そう厳しく言われて、私は、はっと我に返った。
意識が、どこか遠いところへ飛んでいてすっかり忘れていたけれど、言われてみれば…。
私たちの周りを通り過ぎていく他の生徒たちは、明らかに私たち三人に気を遣って、壁際に身を縮めるようにして、窮屈そうにすれ違ってくれていたのだ。まったくもって、申し訳ないことをした。

「…申し訳ありませんでした。不注意でした」

私が代表してそう頭を下げると、彼女はそれ以上何も言わず、ただ静かに頷いた。

「次からは、もう少し周囲にお気をつけなさいな」

それだけを冷ややかに言い残して、その「紅薔薇のつぼみ」さまとやらは、まるで風のように颯爽と私たちのもとを去って行った。それを見送る、私と、そしてなぜか恐縮しきっている邦子さん、香純さん。

結局、私たちは、校舎の出口である昇降口にたどり着くまでの間、まるで叱られた小学生のように大人しく二列になって歩くことになった。そして、その道すがら、邦子さんと香純さんが、ぽつり、ぽつりと、先ほどの「紅薔薇のつぼみ」さまについて、興奮気味に話し出したのだ。

曰く、先ほどの女生徒の名は、小笠原祥子さま。正真正銘の紅薔薇のつぼみ(ロサ・キネンシス・アン・ブゥトン)であり、なんと、あの日本有数の大財閥である小笠原グループのただ一人のお姫様。
生まれながらにして選ばれたような、生粋のお嬢さまで、このリリアン女学園の生徒たちにとっては、まさに手の届かない、憧れの的、高嶺の花のような存在なのだという。

なるほど。それは、それは。

たしかにあの人、そんな、そこら辺の生徒とは明らかに違う、特別な雰囲気を全身から醸し出していたような気がする。育ちの良さというのは、こうもあからさまに表れるものなのだろうか。

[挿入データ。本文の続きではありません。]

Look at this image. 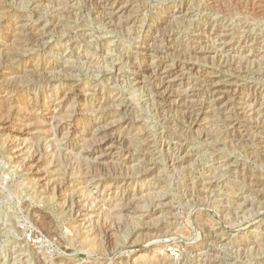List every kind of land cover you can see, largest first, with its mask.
Here are the masks:
<instances>
[{
  "label": "rangeland",
  "instance_id": "rangeland-1",
  "mask_svg": "<svg viewBox=\"0 0 264 264\" xmlns=\"http://www.w3.org/2000/svg\"><path fill=\"white\" fill-rule=\"evenodd\" d=\"M120 3L110 26L88 0H0V264H264V0ZM149 27L169 64L200 66L183 108L131 82Z\"/></svg>",
  "mask_w": 264,
  "mask_h": 264
},
{
  "label": "bare ground",
  "instance_id": "bare-ground-1",
  "mask_svg": "<svg viewBox=\"0 0 264 264\" xmlns=\"http://www.w3.org/2000/svg\"><path fill=\"white\" fill-rule=\"evenodd\" d=\"M81 2V1H80ZM88 2L93 6V12L96 14H99L105 22L110 24V26H114L113 20H111L109 17L118 18L120 19L124 12L128 10V8L122 7L120 0H88ZM88 4V3H87ZM176 7V6H175ZM188 11H186V7L184 5L178 6L174 8L172 11L170 10V18H180V19H187L189 16ZM119 21V20H118ZM119 23V22H118ZM166 23V22H165ZM55 24V21H54ZM60 24V23H59ZM125 24V23H124ZM162 26V25H161ZM57 27V26H56ZM62 27V26H61ZM124 27V26H123ZM29 29V27H28ZM35 29V28H34ZM36 31V30H35ZM217 33H226L225 30H219V29H212V32ZM30 32V31H29ZM58 32V31H57ZM72 32V31H71ZM155 29L153 27H149V31L147 33L149 34L148 39L144 47L140 49V60L137 62L132 63L131 67V75H132V80L131 82L137 85L141 84L142 86L145 85V78L148 76L151 83L154 84L155 88V93L156 97L162 101L166 106H174L176 108H183L185 105L183 102L185 101L184 98L185 96H182L181 94L178 93L177 89H181L183 85H185L187 81V71L188 72H193V71H199L200 66L197 63H192L189 64L188 66L185 64H180V63H173L169 64V59L167 56H165L164 52H159L157 50H154V45L156 44V37H153L155 34ZM79 33V32H78ZM74 31V35H78ZM31 36L30 38L33 40L32 42L38 43L42 42L45 39L44 34L40 33H30ZM211 34V33H210ZM20 35V34H19ZM23 35V34H22ZM172 35V34H171ZM225 35V34H224ZM81 36V35H80ZM214 36V35H213ZM216 36V34H215ZM221 37H226V36H221ZM23 38V37H22ZM30 40V39H29ZM46 41V40H45ZM50 43V42H49ZM39 44V43H38ZM43 44V43H42ZM35 45V44H34ZM50 45V44H49ZM199 45V44H198ZM201 45V44H200ZM230 44H224V48L229 49ZM199 47V48H198ZM194 48V50L191 52V59L200 60L202 57L207 58L208 56H212L214 54L216 57H218L217 51H215L213 48L209 49H203L204 47L198 46ZM43 48V47H42ZM48 48V47H46ZM76 52V51H75ZM59 53V52H57ZM77 53V52H76ZM56 56V55H55ZM80 58V57H79ZM218 59V58H217ZM221 59V58H220ZM58 60V58H57ZM79 60V59H78ZM61 62H64V58L61 57ZM210 61V60H208ZM207 61V62H208ZM81 62V61H80ZM185 62V61H184ZM74 63V62H73ZM221 63V62H220ZM88 64V63H87ZM202 64V63H201ZM233 64V63H231ZM92 65V64H91ZM213 65V64H212ZM239 66V65H238ZM257 66V65H256ZM72 67V66H71ZM74 67V66H73ZM79 67V66H78ZM77 67V68H78ZM205 67V65H204ZM53 68V67H52ZM60 68V66H59ZM91 68V67H90ZM206 68V67H205ZM238 68V67H237ZM3 69V68H2ZM99 70V69H98ZM8 71V70H7ZM77 71V70H76ZM210 71V70H209ZM212 71V70H211ZM51 72V71H50ZM238 72V71H237ZM1 74V73H0ZM66 74V72H65ZM191 74V73H190ZM199 74V73H198ZM239 74V73H238ZM39 75V74H38ZM47 76V75H45ZM68 76H71L68 75ZM235 76V75H233ZM238 76V75H237ZM48 77V76H47ZM46 77V78H47ZM72 77V76H71ZM205 77V76H204ZM131 78V77H130ZM142 78V80H141ZM238 78V77H237ZM38 79V78H37ZM233 79V78H232ZM207 82L210 83L211 85V90L213 94L212 102L215 101L218 104H222L224 99L227 98V92L225 89L227 87H223L221 81V78H219L218 75H210L208 77ZM235 81V80H234ZM233 81V82H234ZM239 81V80H238ZM206 82V81H205ZM204 82V83H205ZM236 82V81H235ZM72 84L73 79H69L66 84ZM224 84V83H223ZM232 84V83H231ZM80 85V84H79ZM138 85V86H139ZM239 85V84H238ZM54 86V85H53ZM232 86H234L232 84ZM81 87V86H80ZM66 88V87H65ZM70 88V87H69ZM77 88V87H76ZM145 88V87H144ZM230 89V88H229ZM61 90V89H60ZM186 90V89H185ZM207 90V89H206ZM73 91V90H72ZM234 91V90H233ZM206 92V91H205ZM231 92V91H230ZM238 92V91H237ZM229 93V92H228ZM233 93V92H232ZM235 93V92H234ZM230 94V93H229ZM187 97V96H186ZM263 97V96H262ZM64 98V97H63ZM62 99V98H61ZM233 99V98H232ZM63 100V99H62ZM66 100V99H65ZM189 100V99H188ZM193 100V99H192ZM195 100V99H194ZM191 101V100H190ZM204 102V101H203ZM97 103V102H96ZM187 103V102H185ZM190 103V102H188ZM65 104V103H64ZM127 104V103H126ZM184 104V105H183ZM188 105V104H187ZM199 105V104H198ZM167 106V107H168ZM189 106V105H188ZM232 107V106H231ZM239 107V106H237ZM110 108V107H109ZM202 108V107H201ZM229 108V107H228ZM241 108V107H240ZM263 108V107H262ZM186 109V108H185ZM102 110V109H101ZM104 110V109H103ZM102 110V111H103ZM128 110V109H127ZM199 110V109H198ZM197 110V111H198ZM235 110V109H234ZM242 108L240 109L241 114H244ZM262 110V109H261ZM58 112V111H57ZM203 112H198L194 114L193 110H185V115L189 116V119L191 121V124L193 127L199 126L202 122L201 117H202ZM126 114V113H125ZM181 114V113H180ZM204 114V113H203ZM238 114V113H237ZM73 116V115H72ZM186 116V117H187ZM185 117V118H186ZM261 117V116H260ZM74 118V117H73ZM188 118V117H187ZM87 119V118H86ZM203 119V118H202ZM245 119V118H244ZM48 120V119H47ZM259 120V119H258ZM107 121V120H106ZM111 121V120H110ZM261 121V119L259 120ZM109 122V121H108ZM189 122V121H188ZM112 123V122H111ZM262 123V121H261ZM113 124V123H112ZM128 124V123H127ZM257 125V124H256ZM93 126V125H92ZM103 126V125H102ZM110 126V124H109ZM111 127V128H110ZM108 127L106 130H108V133L114 130L113 126ZM101 128V127H100ZM106 128V127H104ZM117 128V127H116ZM258 128V127H257ZM92 130V129H91ZM237 130V129H236ZM83 131V130H82ZM246 131V130H245ZM245 131L240 130L241 133H245ZM106 132V131H105ZM239 132V131H237ZM99 133V132H98ZM102 134L103 132L100 131ZM174 133V132H173ZM75 138L73 139L74 143H77L80 138H82V134L78 132H74ZM111 135V134H110ZM237 135V134H236ZM244 135V134H243ZM89 136V135H88ZM233 139V138H232ZM127 140V139H126ZM117 141L120 142V139H118L115 136H110V138H103L100 139L98 142H96L95 147L89 151L90 156H95L97 157L96 160L100 162H104L107 160V158L111 155V151H113V146L111 145L112 142L116 143ZM49 142V141H48ZM72 142V141H71ZM166 142V141H165ZM40 143V142H39ZM73 143V144H74ZM51 144V143H50ZM25 145V144H24ZM117 145V144H116ZM127 145V144H126ZM74 148V147H73ZM90 149V148H89ZM19 151V150H18ZM119 151V150H118ZM20 152V151H19ZM121 152V151H120ZM88 154V153H87ZM116 156V155H115ZM173 157V156H172ZM19 158V157H18ZM35 158V157H34ZM113 159V158H112ZM36 160V159H35ZM208 160V159H207ZM34 161V160H33ZM37 161V160H36ZM31 162V161H30ZM40 162V161H39ZM37 163V162H36ZM98 163V162H97ZM103 165V164H102ZM33 166V165H32ZM39 166V165H38ZM35 167V166H34ZM32 168V167H31ZM127 171V170H126ZM37 172V171H36ZM38 173V172H37ZM126 177V176H125ZM42 178V177H41ZM44 181V180H43ZM56 199V198H55ZM96 203V202H95ZM102 205V204H101ZM109 213V212H108ZM40 216V215H39ZM44 226V225H43ZM48 230V229H47ZM54 232V231H53ZM52 235V234H51ZM153 236V235H152ZM54 238V237H53ZM36 258V257H35Z\"/></svg>",
  "mask_w": 264,
  "mask_h": 264
}]
</instances>
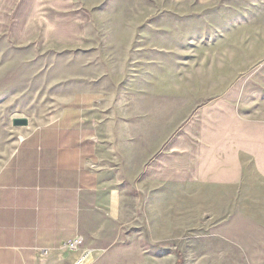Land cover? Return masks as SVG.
<instances>
[{
	"label": "rangeland",
	"instance_id": "1",
	"mask_svg": "<svg viewBox=\"0 0 264 264\" xmlns=\"http://www.w3.org/2000/svg\"><path fill=\"white\" fill-rule=\"evenodd\" d=\"M35 2L0 14V165L77 117L126 213L91 264H264V0ZM189 135L194 180H151Z\"/></svg>",
	"mask_w": 264,
	"mask_h": 264
},
{
	"label": "crops",
	"instance_id": "2",
	"mask_svg": "<svg viewBox=\"0 0 264 264\" xmlns=\"http://www.w3.org/2000/svg\"><path fill=\"white\" fill-rule=\"evenodd\" d=\"M32 1L0 0V14H32ZM195 158V140L184 136L150 179L192 181ZM108 181L93 126L63 116L27 131L0 165V264H55L57 248L76 236L105 252L118 245L126 213Z\"/></svg>",
	"mask_w": 264,
	"mask_h": 264
},
{
	"label": "built area",
	"instance_id": "3",
	"mask_svg": "<svg viewBox=\"0 0 264 264\" xmlns=\"http://www.w3.org/2000/svg\"><path fill=\"white\" fill-rule=\"evenodd\" d=\"M57 251L60 254L65 252L75 253L76 256L73 259V264H91L98 256L105 252V250L86 247L82 236L67 239L57 248ZM47 252L48 250L46 249L42 250V254H46Z\"/></svg>",
	"mask_w": 264,
	"mask_h": 264
},
{
	"label": "water",
	"instance_id": "4",
	"mask_svg": "<svg viewBox=\"0 0 264 264\" xmlns=\"http://www.w3.org/2000/svg\"><path fill=\"white\" fill-rule=\"evenodd\" d=\"M14 126H26L28 125V120L26 118H15L13 119Z\"/></svg>",
	"mask_w": 264,
	"mask_h": 264
}]
</instances>
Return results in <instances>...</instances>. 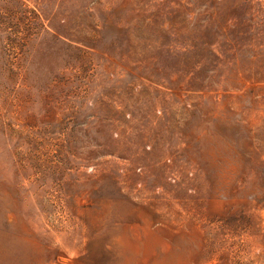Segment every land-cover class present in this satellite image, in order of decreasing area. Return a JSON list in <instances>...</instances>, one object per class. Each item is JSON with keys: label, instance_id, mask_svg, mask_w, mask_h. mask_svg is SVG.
<instances>
[{"label": "rangeland", "instance_id": "1", "mask_svg": "<svg viewBox=\"0 0 264 264\" xmlns=\"http://www.w3.org/2000/svg\"><path fill=\"white\" fill-rule=\"evenodd\" d=\"M0 264H264V0H0Z\"/></svg>", "mask_w": 264, "mask_h": 264}]
</instances>
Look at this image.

…もし、私もあんなふうに、どこか近寄りがたいほどに気高い感じでいたら、こんな風に毎日のように誰かにべたべたと引っ付かれたりすることも、もしかしたらなくなるのだろうか。


いや、それはどう考えても無理な相談か。

元が、下町育ちのド庶民なこの私じゃ、逆立ちしたってあんな風にはなれっこない。
あの、紅薔薇のつぼみとかいう人が、ごく自然に醸し出していた、あの孤高とも言えるような研ぎ澄まされた雰囲気は、まさしく彼女がこれまで育ってきた特別な環境があるからこそ身についた、本物の気品というものだったに違いないのだから。私には、到底真似のできることではない。